──────── DOCUMENT EXCERPT ────────

First, the central bank would sell US $500 annually to each citizen of any age, at the official exchange rate of approximately 1.4 dinars to the dollar, in an arrangement known as the head of household grant. Later, in 2019, the grant amount was raised to $1,000 per person. The central bank maintains that this is compensation enabling citizens to counter the effects of inflation. The grant allowed citizens to sell the dollars they purchased on the black market at about four times the value they paid for them, which effectively fed the growth of the black market which the measure was supposed to be combating.

Secondly, in October 2018, the government imposed a tax on the sale of foreign currency by the central bank amounting to 183% of the official rate. This renders the real price of a dollar for those wishing to buy approximately 3.85 dinars, compared to the official rate of just 1.4 dinars. In July 2019, the government reduced this tax to 163%, and the dollar began to be sold at around 3.65 dinars. However, as a result of widespread corruption in state institutions, this tax was not applied to everyone, and exemptions have been made for certain persons and entities to whom sales have been made at the official exchange rate without adding the tax.

──────── DATASET EXCERPT ────────

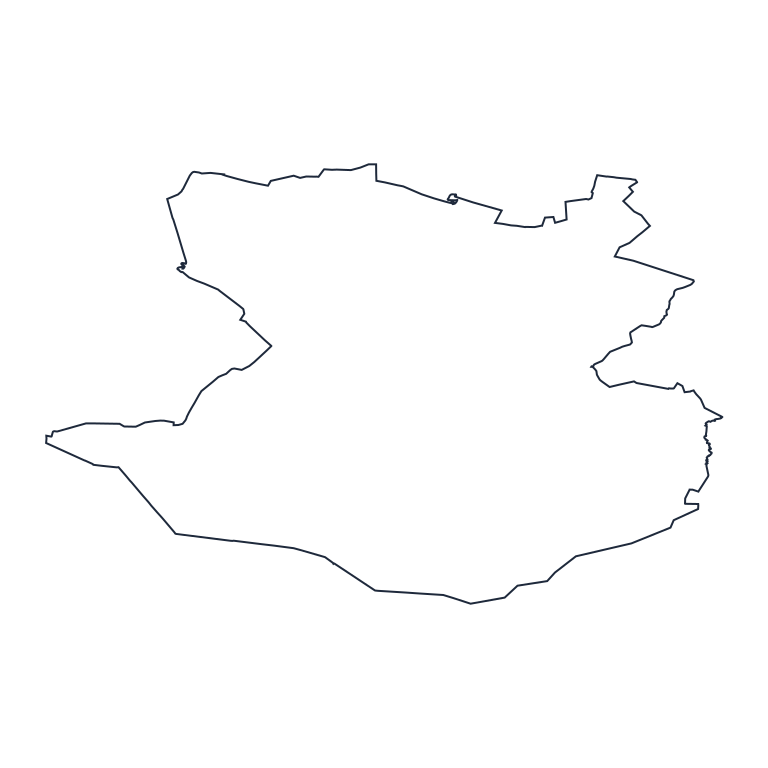 the district of Vilces pag., Jelgava, Latvia
{"feature_id": "27541924B72553882676759", "entity_name": "Vilces pag.", "entity_type": "district", "adm_level": 2, "iso_a3": "LVA", "parent_name": "Latvia", "parent_adm1": "Jelgava", "projection": "robinson", "projection_center": [23.537, 56.394], "detail": "fine", "context": "isolated", "style": "outline", "palette": "slate", "viewbox_px": 768, "rotation_deg": 0, "n_neighbors": 0, "source": "geoboundaries", "source_scale": "gbopen_adm2", "svg_char_len": 6024}
<svg xmlns="http://www.w3.org/2000/svg" viewBox="0 0 768 768"><path d="M191.8,173.0L189.8,175.6L183.1,188.9L182.4,189.7L181.5,191.4L178.0,194.5L167.2,199.0L172.5,217.9L173.3,219.5L177.5,232.9L183.4,252.7L185.9,260.7L186.2,262.1L186.0,263.6L185.7,263.8L184.6,263.3L182.6,263.0L181.9,263.1L181.6,263.3L181.4,263.5L181.3,263.9L181.6,264.3L181.9,264.5L182.9,264.6L183.4,264.8L183.8,265.5L183.8,265.9L184.1,266.2L184.6,266.5L184.3,267.5L183.3,268.6L182.4,268.6L182.4,268.3L182.7,266.7L182.0,266.5L181.3,267.0L180.9,267.1L179.0,267.4L178.1,267.8L177.8,268.0L177.4,268.7L177.6,269.3L178.9,270.0L179.7,271.0L181.3,272.1L181.8,271.9L182.7,272.1L189.0,277.4L196.9,280.9L204.2,283.6L218.2,289.6L219.0,290.3L219.3,290.6L239.4,305.9L243.1,308.9L243.4,309.4L244.3,313.8L240.3,319.8L246.0,321.7L246.2,322.4L249.8,326.1L264.9,340.3L271.3,345.9L271.3,346.1L266.5,350.7L254.3,362.0L249.3,366.0L241.7,369.9L234.4,368.5L231.9,368.9L230.2,370.1L226.2,373.8L222.3,375.3L218.4,377.0L212.7,381.9L201.4,391.1L198.8,395.3L194.5,403.0L191.8,407.5L188.9,412.6L186.9,416.7L186.3,418.6L185.4,420.4L182.6,423.8L178.4,425.0L173.6,425.2L173.7,422.7L173.7,422.4L164.1,420.7L160.3,420.6L155.2,421.0L144.9,422.5L139.9,424.9L136.0,426.6L135.6,426.7L124.4,426.5L123.8,426.3L119.6,423.8L93.5,423.4L86.0,423.4L57.6,431.4L56.9,431.5L54.3,431.2L53.5,431.4L53.0,431.7L52.8,432.1L51.6,436.4L51.2,436.6L46.3,435.7L46.3,435.8L46.5,438.6L46.1,443.0L84.6,460.5L84.9,460.5L92.2,463.8L92.8,464.1L93.3,464.8L101.7,465.8L116.1,467.3L117.6,467.3L118.5,467.2L125.6,475.4L129.9,480.6L131.5,482.3L143.0,495.9L148.7,502.4L151.3,505.7L157.2,512.4L162.6,518.4L174.3,532.2L175.4,533.7L176.6,534.0L230.8,540.8L232.7,540.9L233.6,540.7L261.0,544.1L273.9,545.6L293.7,548.2L300.3,550.0L324.9,557.1L325.4,557.4L332.4,562.5L333.0,563.0L333.4,563.8L333.9,563.4L334.6,563.7L375.0,590.5L377.7,590.8L406.6,592.6L419.6,593.5L443.3,595.0L453.1,598.0L470.6,603.7L504.7,597.6L517.5,585.7L547.2,581.1L555.0,572.5L575.9,556.3L631.4,543.4L670.5,527.6L673.7,520.2L698.1,509.0L698.3,505.4L698.2,504.0L685.2,503.8L685.0,503.6L685.2,498.4L689.2,490.5L689.5,490.1L689.6,489.6L692.7,489.7L698.4,491.6L698.7,491.0L708.1,476.4L708.4,475.1L706.4,465.7L706.7,464.5L705.9,464.0L706.4,463.6L707.5,463.1L707.1,462.4L706.7,462.1L707.4,461.5L707.6,461.2L707.0,460.8L706.5,460.8L706.2,460.5L706.3,460.0L706.5,459.8L707.4,459.4L706.7,457.7L706.8,457.4L707.5,456.9L707.6,456.4L707.9,456.2L709.0,455.9L708.9,455.5L709.1,455.3L710.3,455.0L711.0,453.9L711.4,453.7L711.7,452.9L711.6,452.6L710.2,451.8L709.5,451.0L709.0,450.6L708.8,450.2L708.9,449.7L709.2,449.4L709.6,449.2L710.6,449.1L710.9,448.8L710.7,448.3L710.4,448.1L710.0,447.8L709.5,447.7L709.4,447.4L709.4,447.2L709.7,446.8L709.4,446.0L709.0,445.5L709.1,445.1L709.0,444.5L709.8,444.0L709.6,443.6L709.1,443.4L708.5,443.3L707.8,443.3L707.0,443.1L706.9,442.5L707.3,441.8L707.2,441.2L707.6,440.6L707.0,440.2L706.8,439.9L706.5,439.8L705.9,439.8L705.7,439.7L705.7,439.1L704.9,438.4L704.4,437.8L704.3,437.5L704.5,436.5L705.2,436.1L706.1,436.0L706.2,435.5L705.9,434.7L706.4,431.5L706.8,426.2L705.4,425.6L706.5,424.4L705.9,423.8L705.7,423.4L706.2,422.8L708.6,421.3L709.5,421.4L710.4,421.8L712.1,420.8L713.3,420.5L714.4,420.9L715.1,420.7L715.1,420.3L714.8,419.8L714.8,419.6L716.2,419.1L717.7,419.0L720.3,418.5L721.2,418.1L721.9,417.4L721.4,417.1L721.8,416.7L704.6,407.9L701.0,399.7L700.2,398.5L696.3,394.3L694.5,391.9L693.6,390.4L690.8,391.2L690.5,391.5L684.6,392.2L682.4,386.0L677.4,383.2L673.9,388.3L673.4,388.5L672.6,388.5L670.6,388.5L668.9,388.3L668.4,388.9L636.5,383.0L634.0,381.4L619.2,384.7L609.6,387.0L602.3,381.8L600.5,380.4L599.6,379.5L597.7,376.2L596.9,374.7L596.4,371.1L595.3,369.6L593.3,367.5L593.2,366.9L591.3,366.8L591.6,366.3L593.3,366.3L593.7,365.2L594.1,364.6L595.1,364.0L601.2,361.3L602.3,360.7L603.8,359.1L608.1,354.0L610.1,351.8L620.0,347.8L622.3,346.7L624.9,345.9L629.4,344.7L630.2,344.4L631.9,342.5L631.6,340.7L631.1,338.9L630.4,335.5L630.1,333.6L630.4,332.4L640.2,326.0L641.6,325.3L645.7,325.9L651.2,326.8L652.1,327.1L653.2,326.8L659.0,324.4L660.1,323.5L660.9,322.4L661.1,321.1L661.9,320.1L664.2,317.8L664.3,316.2L666.0,315.5L666.9,314.8L667.0,314.5L666.6,313.5L666.4,311.7L666.8,310.0L668.3,308.9L668.8,308.1L669.3,304.8L669.6,304.0L669.4,301.7L669.6,301.0L670.0,300.6L670.8,299.0L672.2,297.6L673.4,296.1L673.9,294.6L674.3,291.7L674.7,291.0L675.2,290.4L675.9,289.9L677.2,289.2L682.6,287.9L685.1,287.0L690.3,284.9L691.8,283.9L693.8,281.5L693.5,280.5L693.4,280.2L633.3,260.7L614.8,256.5L619.6,247.3L629.5,242.9L637.3,236.2L642.2,232.4L649.9,225.9L648.0,223.8L641.4,215.3L634.2,211.6L623.3,201.1L628.9,195.8L632.9,191.8L629.2,187.4L629.4,187.2L631.3,185.9L637.1,182.3L637.1,182.2L635.4,179.8L632.3,179.4L630.7,179.0L616.6,177.7L613.8,177.2L607.2,176.5L606.6,176.6L597.2,175.2L595.1,181.7L594.3,185.8L593.3,188.6L591.7,191.6L591.6,192.1L592.8,193.1L591.5,198.1L588.5,199.5L586.1,199.0L570.5,201.1L565.5,201.9L566.6,219.5L560.8,221.2L555.1,222.8L553.4,217.0L545.0,217.6L542.1,225.7L541.8,225.6L534.6,227.1L525.7,226.9L525.2,227.1L516.8,225.8L511.1,225.4L502.9,223.9L495.0,222.9L501.7,210.5L473.0,202.4L456.0,196.9L455.5,196.8L455.5,196.5L455.1,196.5L454.9,196.3L455.0,195.9L456.1,195.4L456.0,194.6L455.7,194.4L454.6,194.5L452.4,194.3L451.2,194.5L450.3,195.1L449.7,195.8L448.7,197.9L447.9,198.9L447.7,199.4L447.9,199.8L448.8,200.1L455.4,200.3L457.2,200.0L457.2,200.5L456.2,202.3L455.0,203.5L453.9,203.9L452.8,204.1L452.6,203.9L452.7,203.6L453.3,203.2L453.8,202.3L453.4,201.8L452.3,201.5L451.5,201.7L451.1,202.2L451.1,203.0L449.8,202.8L444.1,201.3L434.1,198.4L421.7,194.3L403.3,186.4L400.4,185.8L397.6,185.3L384.9,182.4L376.4,180.8L376.2,173.9L376.1,164.3L368.7,164.3L360.3,167.6L350.9,170.1L336.7,169.6L331.9,169.8L324.3,169.3L324.0,169.4L323.6,169.9L318.5,176.8L316.2,176.6L315.6,176.7L306.3,176.5L300.1,177.9L293.7,175.7L270.8,180.9L268.0,185.7L255.7,183.3L248.6,181.8L237.6,179.0L226.7,176.0L223.7,175.0L224.0,174.8L224.1,174.4L210.5,172.9L201.8,173.5L199.0,172.5L194.2,171.8L193.0,172.1L191.8,173.0Z" fill="none" stroke="#1e293b" stroke-width="2"/></svg>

────────

### THINGS TO DO
#1 In the excerpt on the central bank's currency measures, reproduce the part that opens with the words containing "First, the central" and closes with "to be combating.".
#2 Answer these questions from the excerpt on the central bank's currency measures.
(a) In what year was the grant raised to $1,000 per person?
(b) What percentage of the official rate did the tax imposed in October 2018 amount to?
(c) After the July 2019 tax reduction, at around what price in dinars was the dollar sold?

### SOLUTIONS TO THE TASKS
#1
First, the central bank would sell US $500 annually to each citizen of any age, at the official exchange rate of approximately 1.4 dinars to the dollar, in an arrangement known as the head of household grant. Later, in 2019, the grant amount was raised to $1,000 per person. The central bank maintains that this is compensation enabling citizens to counter the effects of inflation. The grant allowed citizens to sell the dollars they purchased on the black market at about four times the value they paid for them, which effectively fed the growth of the black market which the measure was supposed to be combating.

#2
(a) 2019
(b) 183%
(c) Around 3.65 dinars